- Born: August 31, 1896 New York
- Died: August 22, 1992 (aged 95) St. Louis, Missouri
- Education: Harvard University
- Known for: Physiology of hearing and the inner ear
- Spouse(s): Pauline Allen (m. 1923, d. 1942); Florence Eaton (m. 1944, d. 1980); Nancy Gilson m. 1983)
- Relatives: Norwood Penrose Hallowell (grandfather)
- Awards: ASA Gold Medal, National Medal of Science
- Scientific career
- Fields: Physiology
- Institutions: Harvard University Central Institute for the Deaf Washington University in St. Louis
- Academic advisors: Edgar Adrian

= Hallowell Davis =

American physiologist (1896–1992)

Hallowell Davis (August 31, 1896 - August 22, 1992) was an American physiologist, otolaryngologist and researcher who did pioneering work on the physiology of hearing and the inner ear. He served as director of research at the Central Institute for the Deaf in St. Louis, Missouri.

==Early life==
Hallowell Davis was born on August 31, 1896, in New York City, the son of attorney Horace A. Davis, and Anna Norwood ( Hallowell) Davis. His great-grandfather was Massachusetts Governor John Davis, and his grandfather was Civil War Officer Norwood Penrose Hallowell. He graduated from Harvard College in 1918, where he was the class orator at graduation. He earned his medical degree from Harvard Medical School in 1922 and then spent a year at the University of Cambridge where he was trained in electrophysiology in the laboratory of Edgar Adrian.

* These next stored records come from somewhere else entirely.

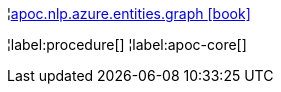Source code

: ¦xref::overview/apoc.nlp/apoc.nlp.azure.entities.graph.adoc[apoc.nlp.azure.entities.graph icon:book[]] +


¦label:procedure[]
¦label:apoc-core[]
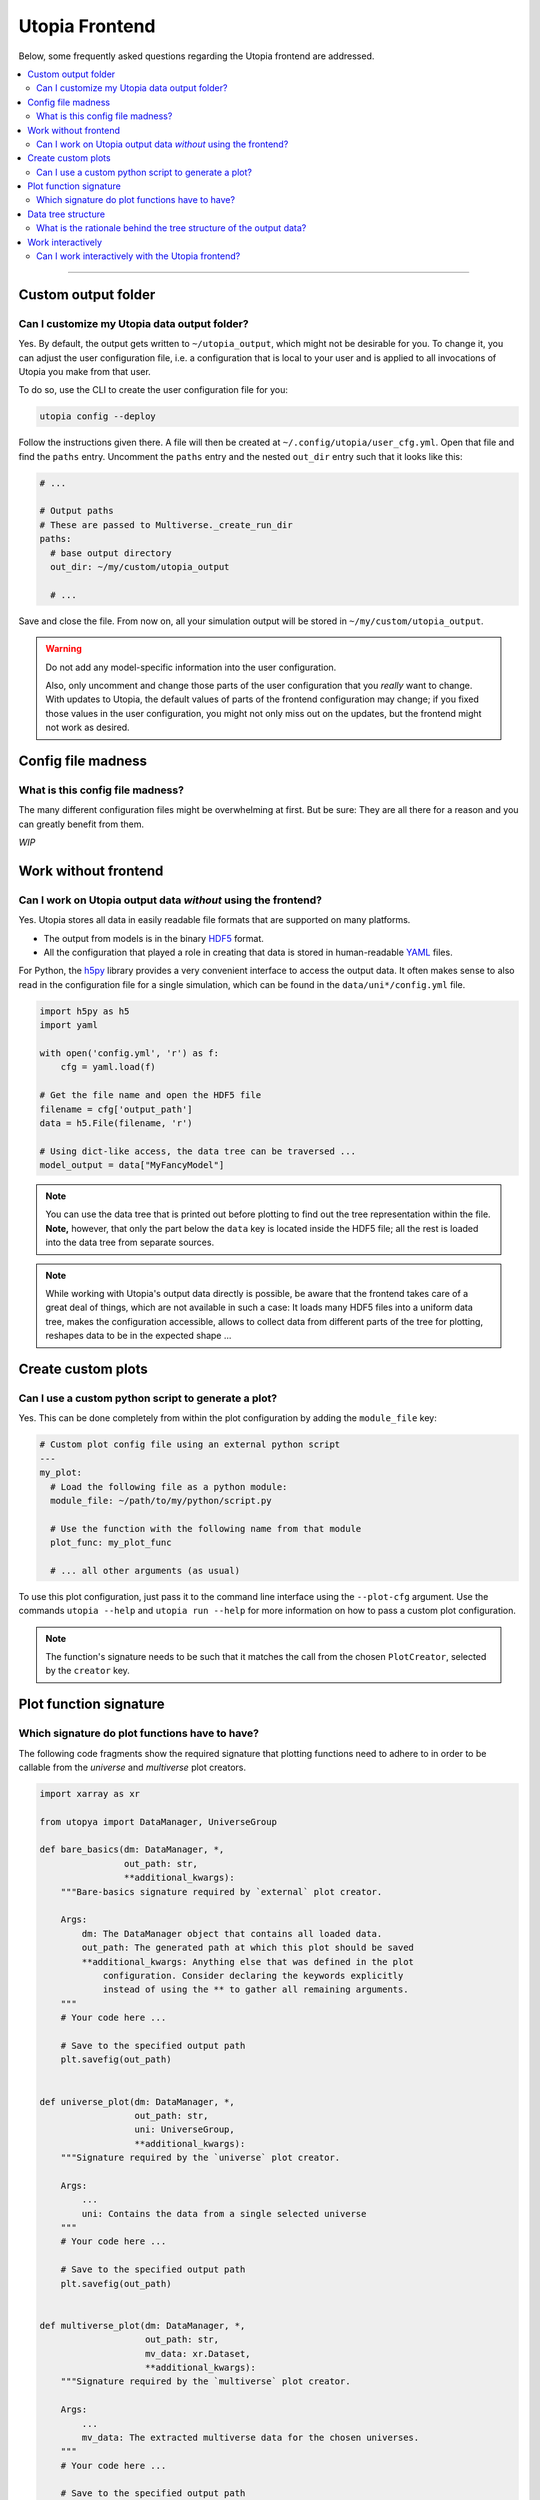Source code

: Utopia Frontend
===============

Below, some frequently asked questions regarding the Utopia frontend are addressed.

.. contents::
   :local:
   :depth: 2

----

Custom output folder
--------------------
Can I customize my Utopia data output folder?
^^^^^^^^^^^^^^^^^^^^^^^^^^^^^^^^^^^^^^^^^^^^^

Yes. By default, the output gets written to ``~/utopia_output``, which might not be desirable for you. To change it, you can adjust the user configuration file, i.e. a configuration that is local to your user and is applied to all invocations of Utopia you make from that user.

To do so, use the CLI to create the user configuration file for you:

.. code-block:: bash

  utopia config --deploy

Follow the instructions given there. A file will then be created at ``~/.config/utopia/user_cfg.yml``. Open that file and find the ``paths`` entry. Uncomment the ``paths`` entry and the nested ``out_dir`` entry such that it looks like this:

.. code-block:: yaml

  # ...

  # Output paths
  # These are passed to Multiverse._create_run_dir
  paths:
    # base output directory
    out_dir: ~/my/custom/utopia_output

    # ...

Save and close the file. From now on, all your simulation output will be stored in ``~/my/custom/utopia_output``.

.. warning::

  Do not add any model-specific information into the user configuration.

  Also, only uncomment and change those parts of the user configuration that you *really* want to change. With updates to Utopia, the default values of parts of the frontend configuration may change; if you fixed those values in the user configuration, you might not only miss out on the updates, but the frontend might not work as desired.


Config file madness
-------------------
What is this config file madness?
^^^^^^^^^^^^^^^^^^^^^^^^^^^^^^^^^


The many different configuration files might be overwhelming at first. But be sure: They are all there for a reason and you can greatly benefit from them.

*WIP*


Work without frontend
---------------------
Can I work on Utopia output data *without* using the frontend?
^^^^^^^^^^^^^^^^^^^^^^^^^^^^^^^^^^^^^^^^^^^^^^^^^^^^^^^^^^^^^^

Yes. Utopia stores all data in easily readable file formats that are supported on many platforms.

* The output from models is in the binary `HDF5 <https://en.wikipedia.org/wiki/Hierarchical_Data_Format#HDF5>`_ format.
* All the configuration that played a role in creating that data is stored in human-readable `YAML <https://en.wikipedia.org/wiki/YAML>`_ files.

For Python, the `h5py <http://www.h5py.org>`_ library provides a very convenient interface to access the output data. It often makes sense to also read in the configuration file for a single simulation, which can be found in the ``data/uni*/config.yml`` file.

.. code-block:: python

   import h5py as h5
   import yaml

   with open('config.yml', 'r') as f:
       cfg = yaml.load(f)

   # Get the file name and open the HDF5 file
   filename = cfg['output_path']
   data = h5.File(filename, 'r')

   # Using dict-like access, the data tree can be traversed ...
   model_output = data["MyFancyModel"]

.. note::

  You can use the data tree that is printed out before plotting to find out the tree representation within the file. **Note,** however, that only the part below the ``data`` key is located inside the HDF5 file; all the rest is loaded into the data tree from separate sources.

.. note::

  While working with Utopia's output data directly is possible, be aware that the frontend takes care of a great deal of things, which are not available in such a case: It loads many HDF5 files into a uniform data tree, makes the configuration accessible, allows to collect data from different parts of the tree for plotting, reshapes data to be in the expected shape ...


Create custom plots
-------------------
Can I use a custom python script to generate a plot?
^^^^^^^^^^^^^^^^^^^^^^^^^^^^^^^^^^^^^^^^^^^^^^^^^^^^

Yes. This can be done completely from within the plot configuration by adding the ``module_file`` key:

.. code-block:: yaml

   # Custom plot config file using an external python script
   ---
   my_plot:
     # Load the following file as a python module:
     module_file: ~/path/to/my/python/script.py

     # Use the function with the following name from that module
     plot_func: my_plot_func

     # ... all other arguments (as usual)

To use this plot configuration, just pass it to the command line interface using the ``--plot-cfg`` argument. Use the commands ``utopia --help`` and ``utopia run --help`` for more information on how to pass a custom plot configuration.

.. note::

  The function's signature needs to be such that it matches the call from the chosen ``PlotCreator``, selected by the ``creator`` key.


Plot function signature
-----------------------
Which signature do plot functions have to have?
^^^^^^^^^^^^^^^^^^^^^^^^^^^^^^^^^^^^^^^^^^^^^^^

The following code fragments show the required signature that plotting functions need to adhere to in order to be callable from the `universe` and `multiverse` plot creators.

.. code-block:: python

  import xarray as xr

  from utopya import DataManager, UniverseGroup

  def bare_basics(dm: DataManager, *,
                  out_path: str,
                  **additional_kwargs):
      """Bare-basics signature required by `external` plot creator.

      Args:
          dm: The DataManager object that contains all loaded data.
          out_path: The generated path at which this plot should be saved
          **additional_kwargs: Anything else that was defined in the plot
              configuration. Consider declaring the keywords explicitly
              instead of using the ** to gather all remaining arguments.
      """
      # Your code here ...

      # Save to the specified output path
      plt.savefig(out_path)


  def universe_plot(dm: DataManager, *,
                    out_path: str,
                    uni: UniverseGroup,
                    **additional_kwargs):
      """Signature required by the `universe` plot creator.

      Args:
          ...
          uni: Contains the data from a single selected universe
      """
      # Your code here ...

      # Save to the specified output path
      plt.savefig(out_path)


  def multiverse_plot(dm: DataManager, *,
                      out_path: str,
                      mv_data: xr.Dataset,
                      **additional_kwargs):
      """Signature required by the `multiverse` plot creator.

      Args:
          ...
          mv_data: The extracted multiverse data for the chosen universes.
      """
      # Your code here ...

      # Save to the specified output path
      plt.savefig(out_path)

.. note::

  It is highly recommended to use the ``out_path`` argument for saving the
  figure. This makes use of the existing interface and puts the output data
  in a directory relative to the simulation data.
  

Data tree structure
-------------------
What is the rationale behind the tree structure of the output data?
^^^^^^^^^^^^^^^^^^^^^^^^^^^^^^^^^^^^^^^^^^^^^^^^^^^^^^^^^^^^^^^^^^^

*TODO*

Work interactively 
------------------
Can I work interactively with the Utopia frontend?
^^^^^^^^^^^^^^^^^^^^^^^^^^^^^^^^^^^^^^^^^^^^^^^^^^

:doc:`Yes. </frontend/interactive>`
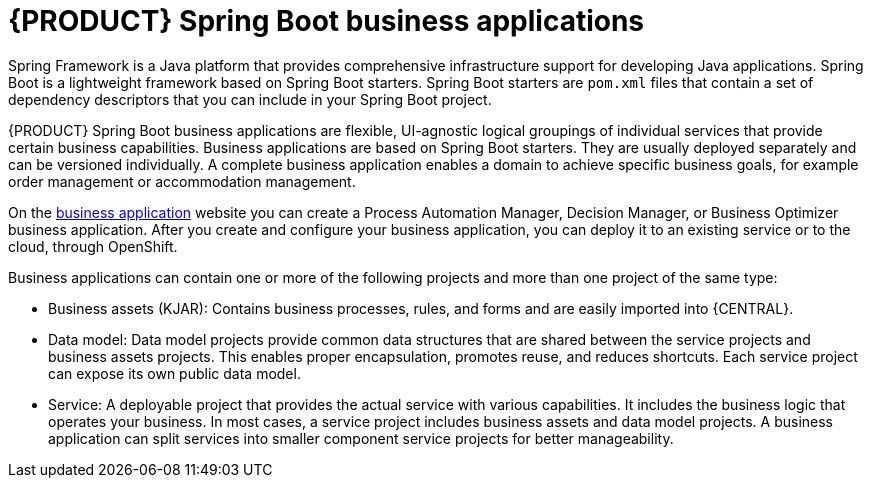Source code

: [id='bus_app_{context}']
= {PRODUCT} Spring Boot business applications

Spring Framework is a Java platform that provides comprehensive infrastructure support for developing Java applications. Spring Boot is a lightweight framework based on Spring Boot starters. Spring Boot starters are `pom.xml` files that contain a set of dependency descriptors that you can include in your Spring Boot project.

{PRODUCT} Spring Boot business applications are flexible, UI-agnostic logical groupings of individual services that provide certain business capabilities. Business applications are based on Spring Boot starters. They are usually deployed separately and can be versioned individually. A complete business application enables a domain to achieve specific business goals, for example order management or accommodation management.

On the https://start.jbpm.org[business application] website you can create a Process Automation Manager, Decision Manager, or Business Optimizer business application. After you create and configure your business application, you can deploy it to an existing service or to the cloud, through OpenShift.

Business applications can contain one or more of the following projects and more than one project of the same type:

* Business assets (KJAR): Contains business processes, rules, and forms and are easily imported into {CENTRAL}.
* Data model: Data model projects provide common data structures that are shared between the service projects and business assets projects. This enables proper encapsulation, promotes reuse, and reduces shortcuts. Each service project can expose its own public data model.
* Service: A deployable project that provides the actual service with various capabilities. It includes the business logic that operates your business. In most cases, a service  project includes business assets and data model projects. A business application can split services into smaller component service projects for better manageability.
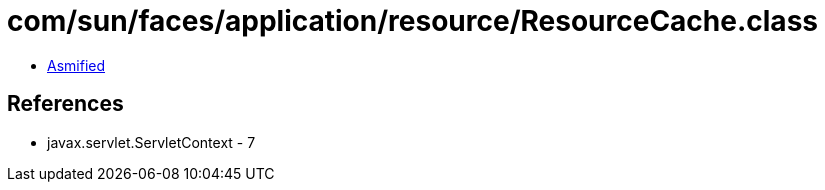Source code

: = com/sun/faces/application/resource/ResourceCache.class

 - link:ResourceCache-asmified.java[Asmified]

== References

 - javax.servlet.ServletContext - 7
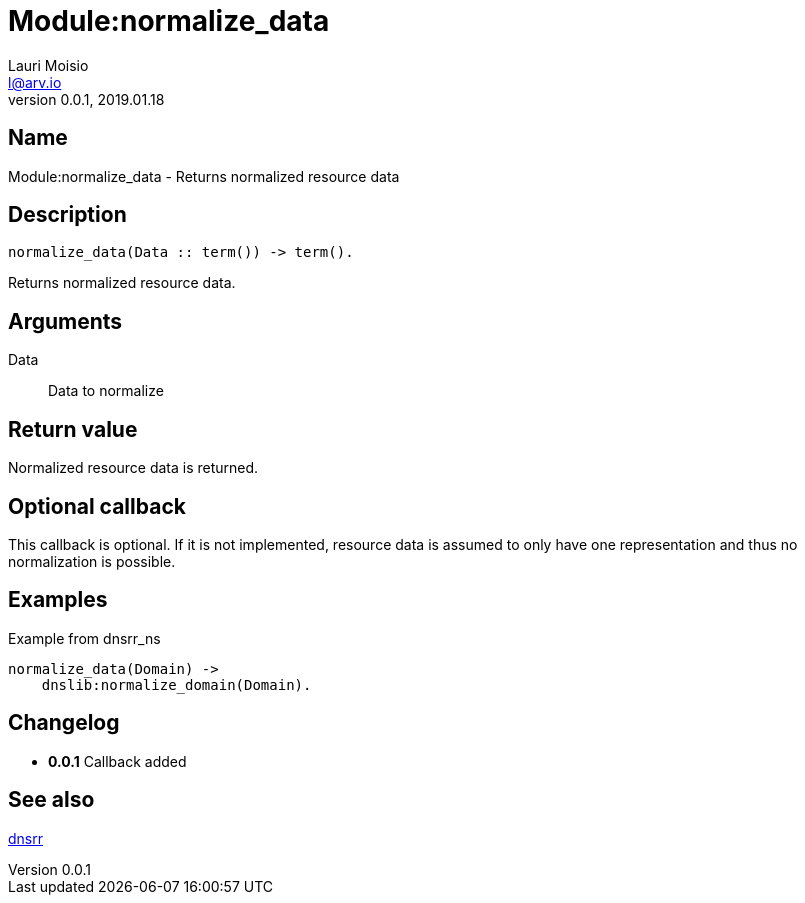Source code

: = Module:normalize_data
Lauri Moisio <l@arv.io>
Version 0.0.1, 2019.01.18
:ext-relative: {outfilesuffix}

== Name

Module:normalize_data - Returns normalized resource data

== Description

[source,erlang]
----
normalize_data(Data :: term()) -> term().
----

Returns normalized resource data.

== Arguments

Data::

Data to normalize

== Return value

Normalized resource data is returned.

== Optional callback

This callback is optional. If it is not implemented, resource data is assumed to only have one representation and thus no normalization is possible.

== Examples

.Example from dnsrr_ns
[source,erlang]
----
normalize_data(Domain) ->
    dnslib:normalize_domain(Domain).
----

== Changelog

* *0.0.1* Callback added

== See also

link:dnsrr{ext-relative}[dnsrr]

In 1925, Harvard named Davis to serve as an official tutor and instructor in pre-medical sciences, as a means of helping prepare students intending to advance to Harvard and other medical schools to "get the soundest general foundation possible for their medical education". After the year in England, he returned to teach at Harvard and became an assistant professor at Harvard College in 1927 and the school's first tutor in biochemical sciences, later becoming the director of the school's Psycho-Acoustic Laboratory. He was elected to the American Academy of Arts and Sciences in 1929.

==Audiology pioneer==
During the 1930s, Davis participated in the development of electroencephalography and was the first person in the United States to have his brain waves scanned by an EEG device. He focused on the physiology of the inner ear, investigating how neurological impulses are transmitted to the brain via the cochlear nerve. His studies led to the development of electrical-response audiometry, which allowed diagnosis of hearing difficulties in infants. Robert Galambos credited Davis with coining the word "audiology" in the 1940s, with Davis saying the then-prevalent term "auricular training" sounded like a method of teaching people how to wiggle their ears.

Davis moved to the Central Institute for the Deaf, where some of his early work was for the Veterans Administration in the development of improved hearing aids for soldiers who had experienced hearing loss. Combining aspects and research from the fields of behaviorism, electroacoustic engineering and electrophysiology, Davis was able to advance the study of the field, which could be seen in his 1947 work Hearing and Deafness: A Guide for the Layman, which he co-edited with S. Richard Silverman. In 1948, he was elected to the United States National Academy of Sciences. He was also a professor of physiology at the Washington University School of Medicine, where he lectured on hearing and speech. Research by Davis presented to the British Association for the Advancement of Science in 1952 showed that hair cells in the inner ear play a pivotal role in transforming the mechanical stimulus of sound into electrical impulses to be sent to and processed by the brain.

During the 1960s, Davis served on the National Research Council's Committee on the Sonic Boom and Supersonic Transport, where he argued that the noise would result in hearing irritation to the public, in addition to being an economic risk. He was elected to the American Philosophical Society in 1965.

Davis was awarded the Acoustical Society of America Gold Medal in 1965 and the National Medal of Science in 1975.

==Personal life==
He married the former Pauline Allen in 1923 at a refugee camp near Istanbul, where they were treating those with typhus, smallpox and other diseases. She served as his research partner until her death in 1942. He married Florence Eaton in 1944 and then Nancy Gilson in 1983, three years after the death of his second wife.

Davis was a resident of University City, Missouri. He died at age 95 on August 22, 1992, at the Bethesda Dalworth Home in St. Louis. He was survived by his third wife, Nancy, as well as a daughter, two sons, four grandchildren and four great-grandchildren. He donated his inner ear for scientific research.